WHAT THE EXERCISE ASKS >>
Replace every "Source Extractor" with "SExtractor" throughout the material below, change nothing else, and leave the pictures out of your answer.

DATA LISTING >>
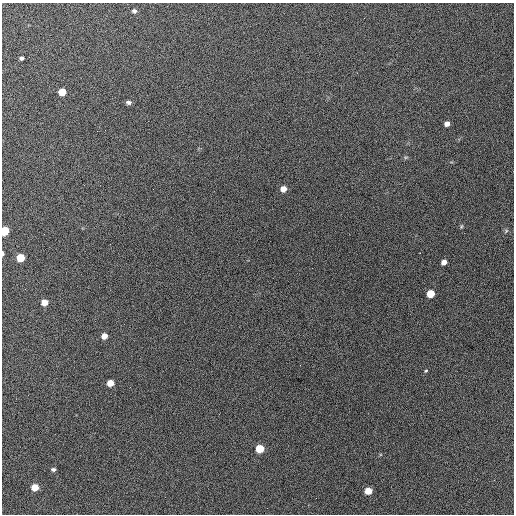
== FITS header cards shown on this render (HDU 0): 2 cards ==
NAXIS1  =                  512 / Axis length
NAXIS2  =                  512 / Axis length

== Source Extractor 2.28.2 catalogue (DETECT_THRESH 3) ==
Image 512 x 512 px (HDU 0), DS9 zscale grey, 1 PNG px = 1 image px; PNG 516 x 516 px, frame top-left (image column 1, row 512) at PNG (2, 3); no overlay
Background 693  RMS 28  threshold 82.6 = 3 sigma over >= 5 px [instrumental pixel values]
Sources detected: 24; all 24 listed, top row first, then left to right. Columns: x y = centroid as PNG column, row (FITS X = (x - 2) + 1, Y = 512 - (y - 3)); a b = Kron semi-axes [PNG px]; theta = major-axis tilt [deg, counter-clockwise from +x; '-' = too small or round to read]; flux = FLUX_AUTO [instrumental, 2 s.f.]
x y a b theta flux
134 11 5 5 - 4800
364 18 3 2 - 1400
22 58 4 4 - 4200
62 92 5 5 - 46000
128 102 6 4 -2 4900
447 124 5 4 - 9500
406 157 6 4 18 2400
283 189 5 5 - 19000
461 226 7 3 81 2300
5 231 6 5 - 87000
506 231 6 4 72 2200
420 253 2 2 - 2300
3 254 5 2 - 4600
21 258 5 5 - 63000
444 262 5 4 - 10000
431 294 5 5 - 50000
44 302 5 5 - 23000
104 336 5 5 - 17000
426 371 5 4 - 2000
110 383 5 5 - 29000
260 449 5 5 - 67000
53 469 5 4 - 4200
35 487 5 5 - 35000
368 491 5 5 - 34000
At the frame edge (FLAGS 8, measured only in part): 2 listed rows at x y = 5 231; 3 254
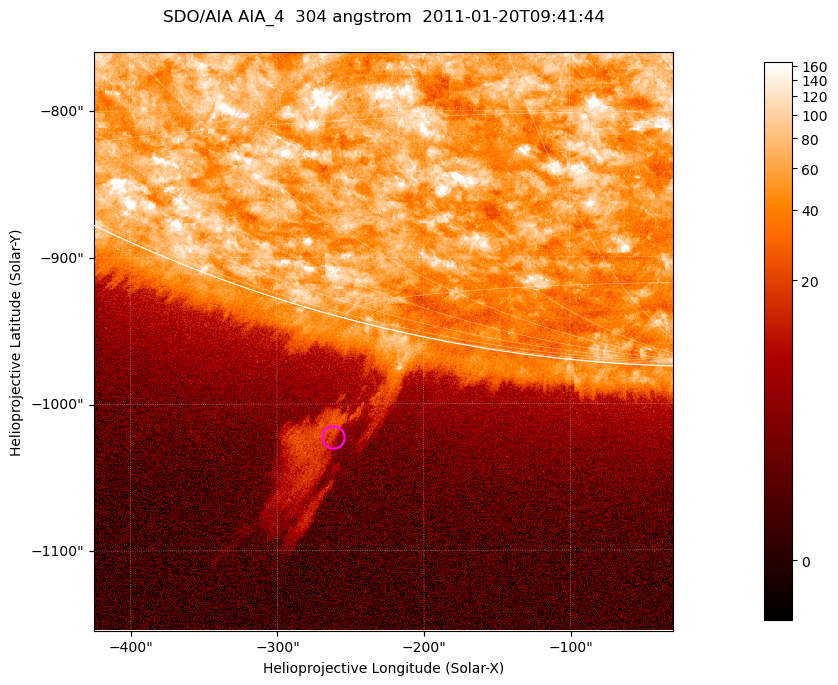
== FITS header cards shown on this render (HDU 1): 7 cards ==
TELESCOP= 'SDO/AIA '           / For AIA: SDO/AIA
INSTRUME= 'AIA_4   '           / For AIA: AIA_ATA1, AIA_ATA2, AIA_ATA3 or AIA_AT
WAVELNTH=                  304 / [angstrom] Wavelength
WAVEUNIT= 'angstrom'           / Wavelength unit: angstrom
DATE-OBS= '2011-01-20T09:41:44.123' / [ISO] Date when observation started; ISO 8
CTYPE1  = 'HPLN-TAN'           / CTYPE1; Typically HPLN
CTYPE2  = 'HPLT-TAN'           / CTYPE2; Typically HPLT

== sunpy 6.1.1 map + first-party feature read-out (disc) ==
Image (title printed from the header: SDO/AIA AIA_4  304 angstrom  2011-01-20T09:41:44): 658 x 658 px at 0.6 arcsec/px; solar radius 975 arcsec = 1625 px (partial field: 2.4% of the solar disc is inside the frame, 46% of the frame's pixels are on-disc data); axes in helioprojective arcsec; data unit not stated in the header (colour bar unlabelled)
Orientation: roll -0.132 deg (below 1 deg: not rotated)
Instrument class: DISC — disc imager (sunpy class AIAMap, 304 A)
Bright regions (active regions / flare kernels): reference = the on-disc median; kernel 5 px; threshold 5 sigma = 114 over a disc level ~60.6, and >= 1.15x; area >= 432 px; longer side >= 8 px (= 4.8 arcsec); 0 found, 0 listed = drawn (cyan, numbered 1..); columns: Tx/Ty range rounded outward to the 2 arcsec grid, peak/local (2 s.f.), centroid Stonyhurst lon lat
Off-limb structures (1.02-1.3 R_sun): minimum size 216 px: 3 found; the strongest spans PA ~165..170 deg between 1.02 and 1.17 R_sun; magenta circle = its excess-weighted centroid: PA ~165 deg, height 1.08 R_sun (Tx ~-262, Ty ~-1022 arcsec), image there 5.3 x the reference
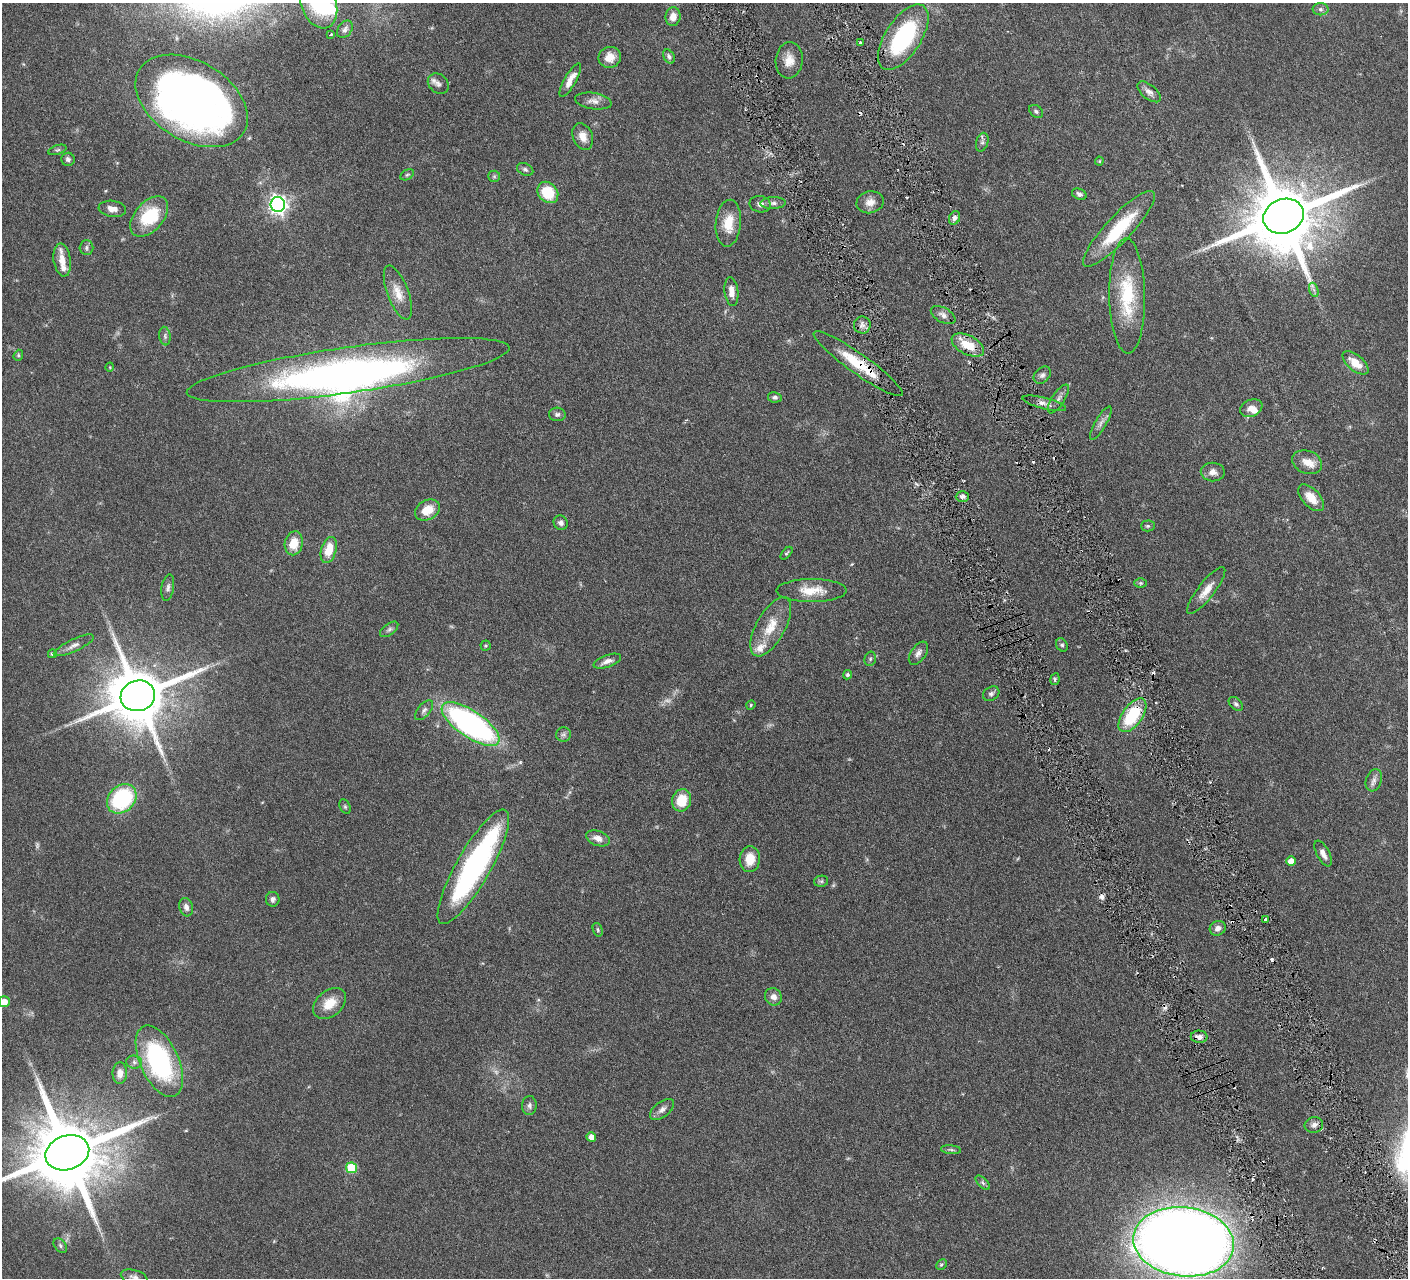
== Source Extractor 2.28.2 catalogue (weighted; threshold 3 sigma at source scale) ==
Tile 6 of 4 x 4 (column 2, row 2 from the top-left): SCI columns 1413-2818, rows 2859-4134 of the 5639 x 5584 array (HDU 1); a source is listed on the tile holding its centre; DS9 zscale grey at full resolution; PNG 1410 x 1280 px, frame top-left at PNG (2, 3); each listed source drawn as its Kron ellipse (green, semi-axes under 4 px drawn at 4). Shown black and unused: <1% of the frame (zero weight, under 3 of 6 exposures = <1% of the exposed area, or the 3 px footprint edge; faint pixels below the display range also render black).
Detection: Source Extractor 2.28.2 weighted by HDU 2 'WHT'; one run over the whole footprint, this tile lists its part. Background 0.0705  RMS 0.0033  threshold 0.0136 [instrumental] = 3 sigma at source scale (4.09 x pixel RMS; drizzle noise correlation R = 1.36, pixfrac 0.8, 0.05/0.05 arcsec/px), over >= 5 px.
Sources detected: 147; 5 too faint to see at this stretch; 2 inside a brighter object's white glare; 9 cosmic-ray / hot-pixel residue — neither listed nor drawn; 6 inside a brighter listed object's ellipse — not listed separately; the other 125 listed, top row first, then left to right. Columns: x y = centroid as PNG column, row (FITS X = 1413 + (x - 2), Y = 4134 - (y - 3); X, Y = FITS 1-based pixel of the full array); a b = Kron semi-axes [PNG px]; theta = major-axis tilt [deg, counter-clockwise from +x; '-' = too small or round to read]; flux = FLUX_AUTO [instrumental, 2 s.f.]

PROBLEM SOLUTION >>
== FITS header cards shown on this render (HDU 0): 2 cards ==
NAXIS1  =                  512 / Axis length
NAXIS2  =                  512 / Axis length

== SExtractor 2.28.2 catalogue (DETECT_THRESH 3) ==
Image 512 x 512 px (HDU 0), DS9 zscale grey, 1 PNG px = 1 image px; PNG 516 x 516 px, frame top-left (image column 1, row 512) at PNG (2, 3); no overlay
Background 693  RMS 28  threshold 82.6 = 3 sigma over >= 5 px [instrumental pixel values]
Sources detected: 24; all 24 listed, top row first, then left to right. Columns: x y = centroid as PNG column, row (FITS X = (x - 2) + 1, Y = 512 - (y - 3)); a b = Kron semi-axes [PNG px]; theta = major-axis tilt [deg, counter-clockwise from +x; '-' = too small or round to read]; flux = FLUX_AUTO [instrumental, 2 s.f.]
x y a b theta flux
134 11 5 5 - 4800
364 18 3 2 - 1400
22 58 4 4 - 4200
62 92 5 5 - 46000
128 102 6 4 -2 4900
447 124 5 4 - 9500
406 157 6 4 18 2400
283 189 5 5 - 19000
461 226 7 3 81 2300
5 231 6 5 - 87000
506 231 6 4 72 2200
420 253 2 2 - 2300
3 254 5 2 - 4600
21 258 5 5 - 63000
444 262 5 4 - 10000
431 294 5 5 - 50000
44 302 5 5 - 23000
104 336 5 5 - 17000
426 371 5 4 - 2000
110 383 5 5 - 29000
260 449 5 5 - 67000
53 469 5 4 - 4200
35 487 5 5 - 35000
368 491 5 5 - 34000
At the frame edge (FLAGS 8, measured only in part): 2 listed rows at x y = 5 231; 3 254
== FITS header cards shown on this render (HDU 1): 7 cards ==
TELESCOP= 'SDO/AIA '           / For AIA: SDO/AIA
INSTRUME= 'AIA_4   '           / For AIA: AIA_ATA1, AIA_ATA2, AIA_ATA3 or AIA_AT
WAVELNTH=                  304 / [angstrom] Wavelength
WAVEUNIT= 'angstrom'           / Wavelength unit: angstrom
DATE-OBS= '2011-01-20T09:41:44.123' / [ISO] Date when observation started; ISO 8
CTYPE1  = 'HPLN-TAN'           / CTYPE1; Typically HPLN
CTYPE2  = 'HPLT-TAN'           / CTYPE2; Typically HPLT

== sunpy 6.1.1 map + first-party feature read-out (disc) ==
Image (title printed from the header: SDO/AIA AIA_4  304 angstrom  2011-01-20T09:41:44): 658 x 658 px at 0.6 arcsec/px; solar radius 975 arcsec = 1625 px (partial field: 2.4% of the solar disc is inside the frame, 46% of the frame's pixels are on-disc data); axes in helioprojective arcsec; data unit not stated in the header (colour bar unlabelled)
Orientation: roll -0.132 deg (below 1 deg: not rotated)
Instrument class: DISC — disc imager (sunpy class AIAMap, 304 A)
Bright regions (active regions / flare kernels): reference = the on-disc median; kernel 5 px; threshold 5 sigma = 114 over a disc level ~60.6, and >= 1.15x; area >= 432 px; longer side >= 8 px (= 4.8 arcsec); 0 found, 0 listed = drawn (cyan, numbered 1..); columns: Tx/Ty range rounded outward to the 2 arcsec grid, peak/local (2 s.f.), centroid Stonyhurst lon lat
Off-limb structures (1.02-1.3 R_sun): minimum size 216 px: 3 found; the strongest spans PA ~165..170 deg between 1.02 and 1.17 R_sun; magenta circle = its excess-weighted centroid: PA ~165 deg, height 1.08 R_sun (Tx ~-262, Ty ~-1022 arcsec), image there 5.3 x the reference
== SExtractor 2.28.2 catalogue (weighted; threshold 3 sigma at source scale) ==
Tile 6 of 4 x 4 (column 2, row 2 from the top-left): SCI columns 1413-2818, rows 2859-4134 of the 5639 x 5584 array (HDU 1); a source is listed on the tile holding its centre; DS9 zscale grey at full resolution; PNG 1410 x 1280 px, frame top-left at PNG (2, 3); each listed source drawn as its Kron ellipse (green, semi-axes under 4 px drawn at 4). Shown black and unused: <1% of the frame (zero weight, under 3 of 6 exposures = <1% of the exposed area, or the 3 px footprint edge; faint pixels below the display range also render black).
Detection: SExtractor 2.28.2 weighted by HDU 2 'WHT'; one run over the whole footprint, this tile lists its part. Background 0.0705  RMS 0.0033  threshold 0.0136 [instrumental] = 3 sigma at source scale (4.09 x pixel RMS; drizzle noise correlation R = 1.36, pixfrac 0.8, 0.05/0.05 arcsec/px), over >= 5 px.
Sources detected: 147; 5 too faint to see at this stretch; 2 inside a brighter object's white glare; 9 cosmic-ray / hot-pixel residue — neither listed nor drawn; 6 inside a brighter listed object's ellipse — not listed separately; the other 125 listed, top row first, then left to right. Columns: x y = centroid as PNG column, row (FITS X = 1413 + (x - 2), Y = 4134 - (y - 3); X, Y = FITS 1-based pixel of the full array); a b = Kron semi-axes [PNG px]; theta = major-axis tilt [deg, counter-clockwise from +x; '-' = too small or round to read]; flux = FLUX_AUTO [instrumental, 2 s.f.]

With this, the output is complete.